Blood Trail Screening in Austin at SXSW

Sunday, March 15, 2009


Blood Trail: A must see film for photographers interested in the realities
of conflict coverage. BLOOD TRAIL premiers at the S x SW film festival in Austin Texas. Film screenings are on March 13, 16, and 18th. Monday's screening is at noon and Wednesday's is at 4:30pm. For schedule details click here.

Filmmakers Richard Parry and Vaughan Smith founders of London's Frontline Club might be present at screenings.

When filmmakers Richard Parry and Vaughan Smith first meet Robert King in
Sarajevo in 1993 he is a 23-year-old Art Photography graduate from Tennessee
with dreams of becoming the world's youngest Pulitzer Prize winner. Their
film Blood Trail, which follows King over the next 15 years though a number
of conflicts, is a strangely touching and welcome antidote to sanctimonious
portrayals of the lives of war photographers.
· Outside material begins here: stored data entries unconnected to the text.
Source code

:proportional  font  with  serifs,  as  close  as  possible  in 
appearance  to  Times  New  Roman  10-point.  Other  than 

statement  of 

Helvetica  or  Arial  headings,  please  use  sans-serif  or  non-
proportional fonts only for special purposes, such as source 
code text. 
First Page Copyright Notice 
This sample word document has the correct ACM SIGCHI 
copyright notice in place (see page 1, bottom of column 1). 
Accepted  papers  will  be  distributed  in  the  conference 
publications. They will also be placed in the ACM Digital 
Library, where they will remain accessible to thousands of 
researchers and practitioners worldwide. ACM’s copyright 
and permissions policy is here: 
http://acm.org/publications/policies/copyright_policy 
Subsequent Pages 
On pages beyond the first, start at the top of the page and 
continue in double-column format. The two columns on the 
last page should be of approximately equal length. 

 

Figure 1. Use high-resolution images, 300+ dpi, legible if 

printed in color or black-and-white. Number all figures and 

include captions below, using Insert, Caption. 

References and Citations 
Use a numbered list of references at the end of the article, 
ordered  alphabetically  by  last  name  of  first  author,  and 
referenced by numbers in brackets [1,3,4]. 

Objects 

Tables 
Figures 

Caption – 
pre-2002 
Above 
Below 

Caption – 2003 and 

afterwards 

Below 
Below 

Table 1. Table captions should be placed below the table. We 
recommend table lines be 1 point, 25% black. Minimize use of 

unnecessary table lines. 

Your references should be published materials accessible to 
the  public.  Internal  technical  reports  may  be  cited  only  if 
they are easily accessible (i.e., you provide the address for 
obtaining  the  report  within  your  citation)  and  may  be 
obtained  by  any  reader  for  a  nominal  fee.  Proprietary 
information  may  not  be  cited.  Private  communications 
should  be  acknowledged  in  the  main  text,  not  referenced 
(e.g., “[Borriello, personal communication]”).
Robert comes across as a charming if callow rookie when we first meet him in
Bosnia. It is not that Robert lacks motivation. Like all photographers
who do this work there are many motives in play, some of which are not
entirely clear to him. On the one hand he sees war photography as a fast
track to fame, fortune and women, "the Robert Capa mystique" which he refers
to. But he also has a sense of mission even if it is somewhat inarticulately
defined. Early on he says that he feels called to be "a messenger."

Blood Trail catalogs not only Robert's developing career but also a candid
behind the scenes look at the ways that pressures and danger have changed
conflict coverage over the years. In Sarajevo, Chechnya and Russia Robert
has friends among the local population. By the time he gets to Iraq he has
grown into a weathered cynic who feels his ability to capture telling images
has been compromised by the security necessities of covering the war as a US
military embed. He can only wonder what the Iraqis he photographs might be
thinking and is vigilant about how they may react to him.

These are provocative insights, but perhaps what makes Blood Trail most
unique among the handful of films about war photography is it's willingness
to explore topics that journalists are often loathe to talk about except
perhaps amongst themselves. We see Robert reveal the problematic addictive
nature of covering crisis, the tendency to seek refuge in substance abuse or
sex, the emotional fallout whether it is flashbacks and PTSD or depression.
And then there are the ethical and moral dilemmas that one lives with in the
aftermath as a consequence of split second decisions made in combat. At one
point Robert asks himself: How many nameless bodies have I stepped over? It
is a question that calls to mind a harrowing scene that depicts a man still
alive, his legs blown off imploring the photographer and filmmakers for
help. What can they do? They move on. We get a glimpse of the unspeakable
horrors that the professional witness confronts as well as the burden of
decisions that haunt.

By the film's end Robert is a husband and a father. He is a "successful" war
photographer, but he is also unsure why he risks his life when so few people
who see his images can understand or really care about the people in the
scenes he documents. And yet like many soldiers who come home from battle he
seems to feel he has no choice but to return. This too should give us pause.